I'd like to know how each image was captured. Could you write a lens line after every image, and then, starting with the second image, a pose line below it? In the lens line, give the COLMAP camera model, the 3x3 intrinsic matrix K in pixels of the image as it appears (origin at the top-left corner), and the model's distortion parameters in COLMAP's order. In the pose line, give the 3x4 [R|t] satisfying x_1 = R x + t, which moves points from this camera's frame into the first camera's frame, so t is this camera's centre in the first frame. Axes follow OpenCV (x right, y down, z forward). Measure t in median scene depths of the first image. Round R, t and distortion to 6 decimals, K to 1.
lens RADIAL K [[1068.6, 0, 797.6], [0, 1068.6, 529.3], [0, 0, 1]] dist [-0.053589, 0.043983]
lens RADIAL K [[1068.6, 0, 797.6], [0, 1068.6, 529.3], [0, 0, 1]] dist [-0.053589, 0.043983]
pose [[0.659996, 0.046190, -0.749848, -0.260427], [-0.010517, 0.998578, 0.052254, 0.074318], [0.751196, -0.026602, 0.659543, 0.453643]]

...

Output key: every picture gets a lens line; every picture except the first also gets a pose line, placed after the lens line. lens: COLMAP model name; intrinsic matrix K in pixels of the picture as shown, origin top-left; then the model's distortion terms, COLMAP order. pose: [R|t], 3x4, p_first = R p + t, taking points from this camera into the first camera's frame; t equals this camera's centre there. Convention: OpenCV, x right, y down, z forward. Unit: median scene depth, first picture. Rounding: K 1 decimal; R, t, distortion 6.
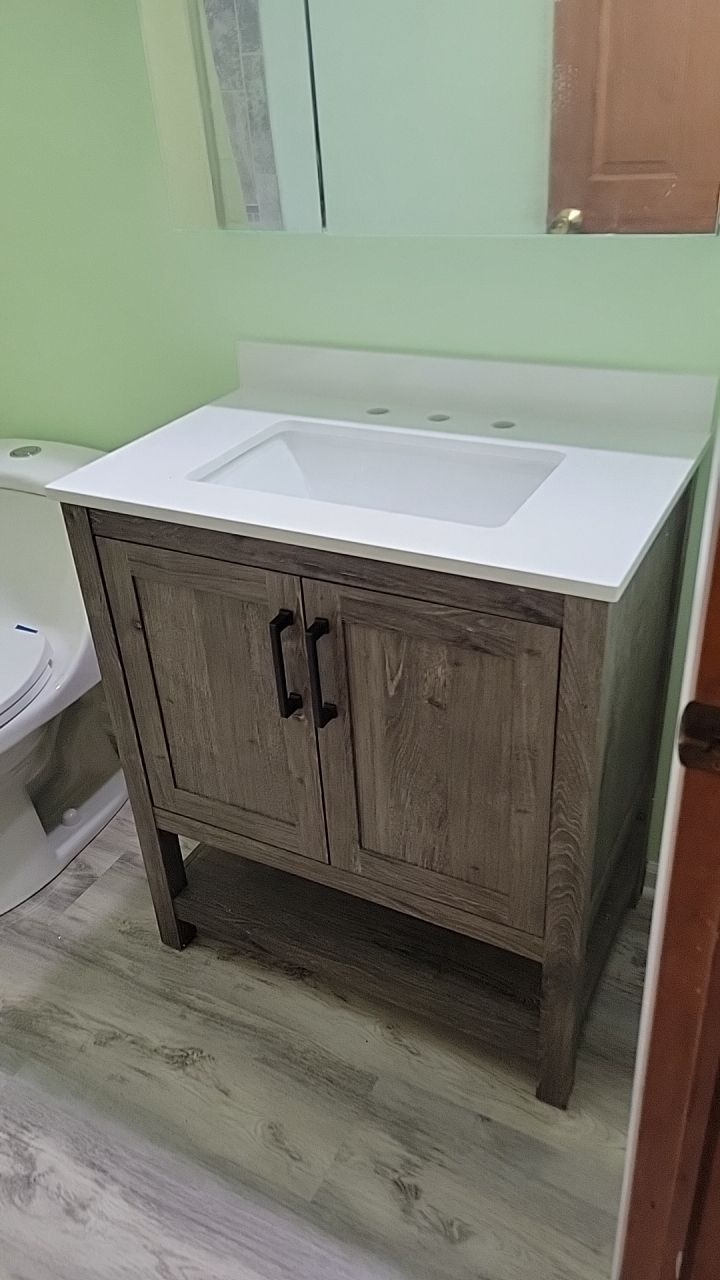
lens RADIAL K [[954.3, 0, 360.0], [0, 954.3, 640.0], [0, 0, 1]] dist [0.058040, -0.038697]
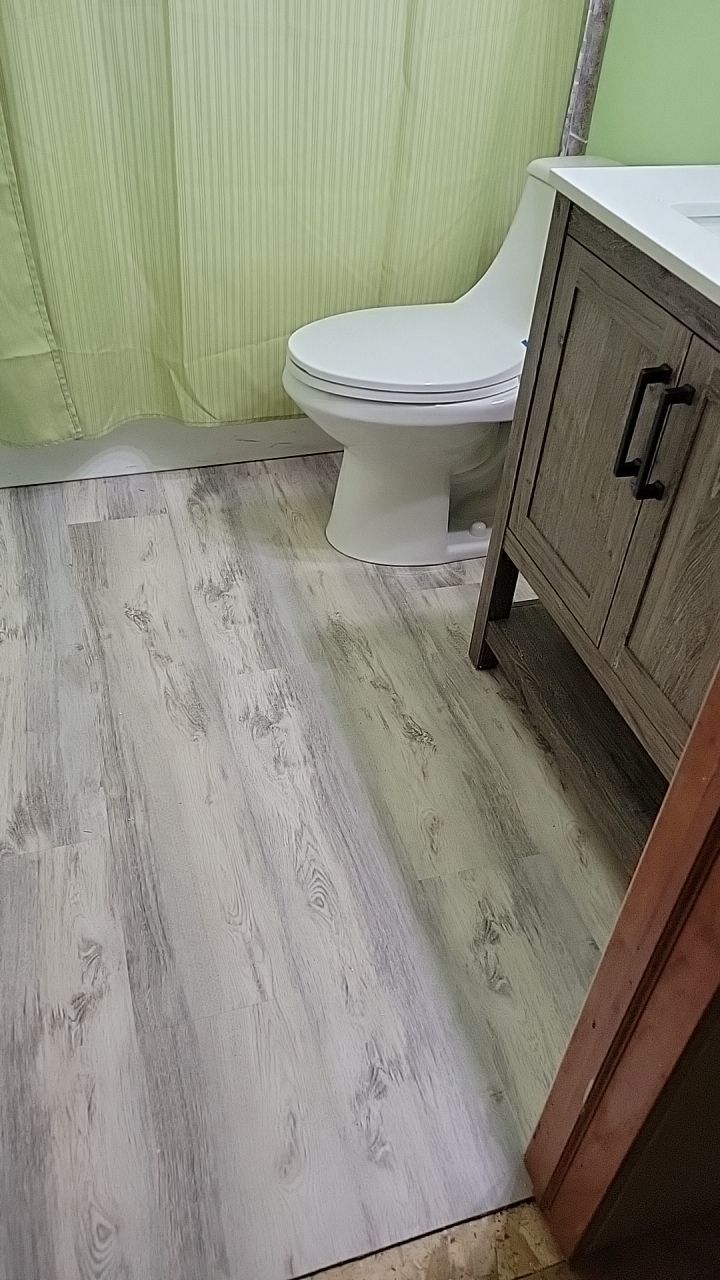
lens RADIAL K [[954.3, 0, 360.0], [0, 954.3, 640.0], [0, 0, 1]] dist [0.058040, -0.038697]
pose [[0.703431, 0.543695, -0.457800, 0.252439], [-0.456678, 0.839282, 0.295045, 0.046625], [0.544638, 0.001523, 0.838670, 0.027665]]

---

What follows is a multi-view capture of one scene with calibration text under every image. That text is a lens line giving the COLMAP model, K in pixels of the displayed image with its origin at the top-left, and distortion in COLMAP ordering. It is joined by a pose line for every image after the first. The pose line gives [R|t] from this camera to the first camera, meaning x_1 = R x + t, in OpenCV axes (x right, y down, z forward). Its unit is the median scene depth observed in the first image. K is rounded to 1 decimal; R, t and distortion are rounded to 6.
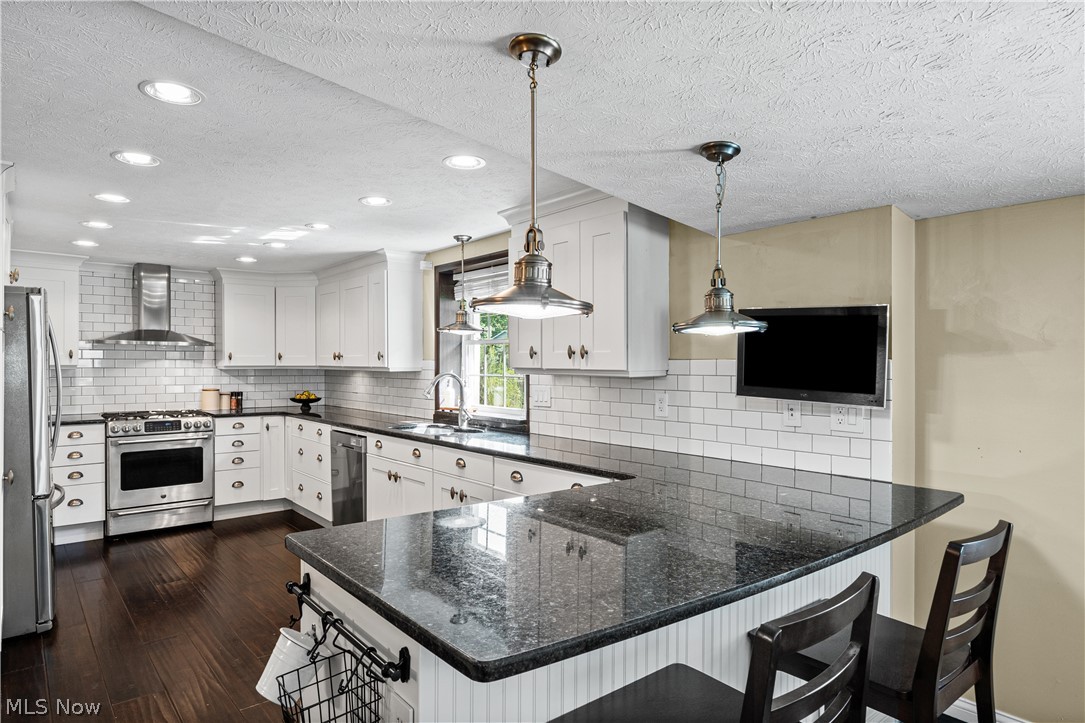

### [Assignment]
Reproduce the stretch of the listing from the line that contains "Output key: every" through the line that contains "0.001523, 0.838670, 0.027665]]", both included, leaving the pictures out of your answer.

### [Exercise result]
Output key: every picture gets a lens line; every picture except the first also gets a pose line, placed after the lens line. lens: COLMAP model name; intrinsic matrix K in pixels of the picture as shown, origin top-left; then the model's distortion terms, COLMAP order. pose: [R|t], 3x4, p_first = R p + t, taking points from this camera into the first camera's frame; t equals this camera's centre there. Convention: OpenCV, x right, y down, z forward. Unit: median scene depth, first picture. Rounding: K 1 decimal; R, t, distortion 6.
lens RADIAL K [[954.3, 0, 360.0], [0, 954.3, 640.0], [0, 0, 1]] dist [0.058040, -0.038697]
lens RADIAL K [[954.3, 0, 360.0], [0, 954.3, 640.0], [0, 0, 1]] dist [0.058040, -0.038697]
pose [[0.703431, 0.543695, -0.457800, 0.252439], [-0.456678, 0.839282, 0.295045, 0.046625], [0.544638, 0.001523, 0.838670, 0.027665]]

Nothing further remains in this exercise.